# Logistic Regression Model:

In [2]:
# Imports
import numpy as np
import torch 
import torch.nn.functional as F
from torchvision import datasets, transforms
from tqdm.notebook import tqdm

PyTorch AutoGrad Mechanics

The optimizer in PyTorch, such as "torch.optim.SGD", knows how to compute the gradients of the loss with respect to the model parameters (e.g., weights and biases) through the use of PyTorch's automatic differentiation system, known as Autograd. Here's how it works:
    1. Autograd Mechanics: PyTorch's Autograd system automatically computes the gradients of tensors. When you perform operations on tensors that have "requires_grad=True", PyTorch keeps track of these operations. When you call ".backward()" on a tensor (usually the loss tensor), Autograd computes the gradient of that tensor with respect to all tensors that have "requires_grad=True". These gradients are stored in teh ".grad" attribute of each tensor.
    2. Gradients Computation: In the provided code snippet, after the forward pass and the computation of the loss ("cross_entropy"), calling "cross_entropy.backward()" triggers the computation of gradients for all tensors involved in the computation of teh loss that have "requires_grad=True". This includes the model parameters "w" and "b"
    3. Optimizer Updates Parameters: Once the gradients are computed, the optimizer ("torch.optim.SGD" in this case) uses these gradients to update teh model parameters. The optimizer adjusts the parameters in teh direction that minimizes the loss. This is done by subtracting the gradient times the learning rate from teh current parameter values. The optimizer does not need to know the value of the loss itself; it only needs the gradients to perform the update
Summary: The optimizer in PyTorch knows how to compute the gradients because it relies on PyTorch's Autograd system, which automatically computes gradients for tensors involved in operations that have "requires_grad=True". The optimizer then uses these gradients to update the model parameters, enabling the learning process.

In [3]:
# Load the data
mnist_train = datasets.MNIST(root="./datasets", train=True, transform=transforms.ToTensor(), download=True)
mnist_test = datasets.MNIST(root="./datasets", train=False, transform=transforms.ToTensor(), download=True)
train_loader = torch.utils.data.DataLoader(mnist_train, batch_size=100, shuffle=True)
test_loader = torch.utils.data.DataLoader(mnist_test, batch_size=100, shuffle=False)

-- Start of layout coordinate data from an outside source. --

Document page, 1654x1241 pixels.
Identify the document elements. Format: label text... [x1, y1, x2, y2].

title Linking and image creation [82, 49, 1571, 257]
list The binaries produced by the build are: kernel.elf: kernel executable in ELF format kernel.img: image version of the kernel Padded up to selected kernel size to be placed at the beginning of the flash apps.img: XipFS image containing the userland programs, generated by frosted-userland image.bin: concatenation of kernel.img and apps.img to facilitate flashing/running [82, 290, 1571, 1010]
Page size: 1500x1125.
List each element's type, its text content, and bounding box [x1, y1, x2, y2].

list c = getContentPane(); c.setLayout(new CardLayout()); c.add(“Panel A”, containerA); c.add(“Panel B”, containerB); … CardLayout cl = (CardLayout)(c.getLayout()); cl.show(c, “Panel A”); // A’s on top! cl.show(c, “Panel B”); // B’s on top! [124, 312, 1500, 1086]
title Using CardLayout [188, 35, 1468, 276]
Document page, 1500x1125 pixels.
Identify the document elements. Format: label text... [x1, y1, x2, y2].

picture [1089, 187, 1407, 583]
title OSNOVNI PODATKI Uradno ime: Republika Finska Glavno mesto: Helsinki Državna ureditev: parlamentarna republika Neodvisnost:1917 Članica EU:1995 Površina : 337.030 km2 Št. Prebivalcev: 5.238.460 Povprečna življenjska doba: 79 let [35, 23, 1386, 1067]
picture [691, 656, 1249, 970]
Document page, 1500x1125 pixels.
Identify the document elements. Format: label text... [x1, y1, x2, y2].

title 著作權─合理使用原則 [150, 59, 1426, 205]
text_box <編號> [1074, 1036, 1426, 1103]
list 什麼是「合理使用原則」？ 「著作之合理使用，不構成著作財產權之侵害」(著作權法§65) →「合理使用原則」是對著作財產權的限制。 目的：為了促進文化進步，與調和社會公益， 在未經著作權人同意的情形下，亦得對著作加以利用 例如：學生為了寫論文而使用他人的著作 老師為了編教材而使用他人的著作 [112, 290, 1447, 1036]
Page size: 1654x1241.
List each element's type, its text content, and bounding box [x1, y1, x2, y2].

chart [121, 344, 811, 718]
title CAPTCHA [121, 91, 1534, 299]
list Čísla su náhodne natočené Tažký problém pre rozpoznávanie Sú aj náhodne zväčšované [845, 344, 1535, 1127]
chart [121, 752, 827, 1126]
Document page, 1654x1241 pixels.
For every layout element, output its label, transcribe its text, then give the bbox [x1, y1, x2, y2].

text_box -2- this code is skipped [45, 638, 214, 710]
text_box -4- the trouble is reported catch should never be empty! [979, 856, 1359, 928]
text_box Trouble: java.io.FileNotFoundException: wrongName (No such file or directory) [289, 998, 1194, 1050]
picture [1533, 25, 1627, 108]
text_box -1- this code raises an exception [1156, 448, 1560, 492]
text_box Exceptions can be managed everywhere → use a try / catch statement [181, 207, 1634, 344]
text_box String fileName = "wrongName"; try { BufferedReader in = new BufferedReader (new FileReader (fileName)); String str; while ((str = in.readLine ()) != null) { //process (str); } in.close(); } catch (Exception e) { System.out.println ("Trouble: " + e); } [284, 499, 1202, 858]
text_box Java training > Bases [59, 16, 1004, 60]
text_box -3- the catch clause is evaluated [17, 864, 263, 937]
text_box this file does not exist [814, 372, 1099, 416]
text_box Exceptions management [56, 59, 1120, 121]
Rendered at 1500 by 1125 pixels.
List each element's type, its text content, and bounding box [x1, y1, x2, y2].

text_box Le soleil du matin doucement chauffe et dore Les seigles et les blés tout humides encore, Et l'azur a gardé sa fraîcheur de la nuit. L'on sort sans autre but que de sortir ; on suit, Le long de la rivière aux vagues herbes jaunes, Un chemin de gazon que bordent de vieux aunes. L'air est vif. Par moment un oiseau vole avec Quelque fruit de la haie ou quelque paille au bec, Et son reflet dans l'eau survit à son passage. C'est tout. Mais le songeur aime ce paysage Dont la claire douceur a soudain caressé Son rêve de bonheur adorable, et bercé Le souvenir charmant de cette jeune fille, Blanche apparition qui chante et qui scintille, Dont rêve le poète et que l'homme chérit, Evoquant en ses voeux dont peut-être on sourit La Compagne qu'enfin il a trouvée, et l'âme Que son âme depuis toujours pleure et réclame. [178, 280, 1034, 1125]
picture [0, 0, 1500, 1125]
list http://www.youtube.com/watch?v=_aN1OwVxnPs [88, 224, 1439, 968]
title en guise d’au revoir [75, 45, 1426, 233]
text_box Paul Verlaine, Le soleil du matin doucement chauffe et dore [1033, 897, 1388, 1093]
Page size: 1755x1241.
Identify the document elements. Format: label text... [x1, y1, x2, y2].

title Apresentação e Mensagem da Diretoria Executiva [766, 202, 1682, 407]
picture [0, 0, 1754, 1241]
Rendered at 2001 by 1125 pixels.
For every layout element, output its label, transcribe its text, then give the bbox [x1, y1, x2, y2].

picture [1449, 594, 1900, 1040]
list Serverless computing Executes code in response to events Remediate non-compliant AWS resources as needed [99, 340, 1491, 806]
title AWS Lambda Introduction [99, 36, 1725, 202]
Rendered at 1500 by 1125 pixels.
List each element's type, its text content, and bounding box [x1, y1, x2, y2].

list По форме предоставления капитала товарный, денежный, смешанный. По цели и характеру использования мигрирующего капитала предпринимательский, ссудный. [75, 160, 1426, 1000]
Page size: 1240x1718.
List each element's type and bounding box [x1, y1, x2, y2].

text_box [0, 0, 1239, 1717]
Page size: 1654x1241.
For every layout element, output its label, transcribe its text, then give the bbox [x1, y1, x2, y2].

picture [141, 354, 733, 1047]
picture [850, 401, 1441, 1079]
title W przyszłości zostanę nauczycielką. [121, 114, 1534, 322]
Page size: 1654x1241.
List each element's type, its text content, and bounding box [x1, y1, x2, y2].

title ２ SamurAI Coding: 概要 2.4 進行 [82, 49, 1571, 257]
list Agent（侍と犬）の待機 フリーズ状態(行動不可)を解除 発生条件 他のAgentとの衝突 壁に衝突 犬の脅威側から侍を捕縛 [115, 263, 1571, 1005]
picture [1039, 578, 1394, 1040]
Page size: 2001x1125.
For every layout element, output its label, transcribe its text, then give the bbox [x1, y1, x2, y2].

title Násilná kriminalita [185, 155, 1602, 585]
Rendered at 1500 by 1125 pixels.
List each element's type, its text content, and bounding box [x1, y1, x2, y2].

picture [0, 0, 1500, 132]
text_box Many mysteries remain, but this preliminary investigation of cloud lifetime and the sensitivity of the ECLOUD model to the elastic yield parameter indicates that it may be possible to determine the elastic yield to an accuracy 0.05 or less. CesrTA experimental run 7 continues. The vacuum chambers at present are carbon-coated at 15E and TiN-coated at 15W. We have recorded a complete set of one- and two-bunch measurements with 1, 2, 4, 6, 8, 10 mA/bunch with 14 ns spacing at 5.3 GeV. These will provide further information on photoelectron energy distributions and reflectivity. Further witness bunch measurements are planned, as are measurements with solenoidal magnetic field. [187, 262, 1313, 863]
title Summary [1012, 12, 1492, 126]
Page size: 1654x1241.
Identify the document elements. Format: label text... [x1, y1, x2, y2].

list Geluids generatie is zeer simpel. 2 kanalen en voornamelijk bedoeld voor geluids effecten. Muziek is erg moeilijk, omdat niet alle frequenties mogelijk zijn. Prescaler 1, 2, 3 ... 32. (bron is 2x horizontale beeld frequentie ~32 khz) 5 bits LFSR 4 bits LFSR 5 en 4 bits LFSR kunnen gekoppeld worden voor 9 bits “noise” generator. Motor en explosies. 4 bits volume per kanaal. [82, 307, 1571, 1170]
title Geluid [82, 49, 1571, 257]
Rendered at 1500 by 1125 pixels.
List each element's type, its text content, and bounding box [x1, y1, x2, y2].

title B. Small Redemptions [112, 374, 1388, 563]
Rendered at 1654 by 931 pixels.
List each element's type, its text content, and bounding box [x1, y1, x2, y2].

Downloading http://yann.lecun.com/exdb/mnist/train-images-idx3-ubyte.gz
Downloading http://yann.lecun.com/exdb/mnist/train-images-idx3-ubyte.gz to ./datasets\MNIST\raw\train-images-idx3-ubyte.gz


100%|██████████| 9912422/9912422 [00:00<00:00, 20369357.00it/s]


Extracting ./datasets\MNIST\raw\train-images-idx3-ubyte.gz to ./datasets\MNIST\raw

Downloading http://yann.lecun.com/exdb/mnist/train-labels-idx1-ubyte.gz
Downloading http://yann.lecun.com/exdb/mnist/train-labels-idx1-ubyte.gz to ./datasets\MNIST\raw\train-labels-idx1-ubyte.gz


100%|██████████| 28881/28881 [00:00<00:00, 28821245.26it/s]

Extracting ./datasets\MNIST\raw\train-labels-idx1-ubyte.gz to ./datasets\MNIST\raw

Downloading http://yann.lecun.com/exdb/mnist/t10k-images-idx3-ubyte.gz
Downloading http://yann.lecun.com/exdb/mnist/t10k-images-idx3-ubyte.gz to ./datasets\MNIST\raw\t10k-images-idx3-ubyte.gz



100%|██████████| 1648877/1648877 [00:00<00:00, 13241781.96it/s]


Extracting ./datasets\MNIST\raw\t10k-images-idx3-ubyte.gz to ./datasets\MNIST\raw

Downloading http://yann.lecun.com/exdb/mnist/t10k-labels-idx1-ubyte.gz
Downloading http://yann.lecun.com/exdb/mnist/t10k-labels-idx1-ubyte.gz to ./datasets\MNIST\raw\t10k-labels-idx1-ubyte.gz


100%|██████████| 4542/4542 [00:00<?, ?it/s]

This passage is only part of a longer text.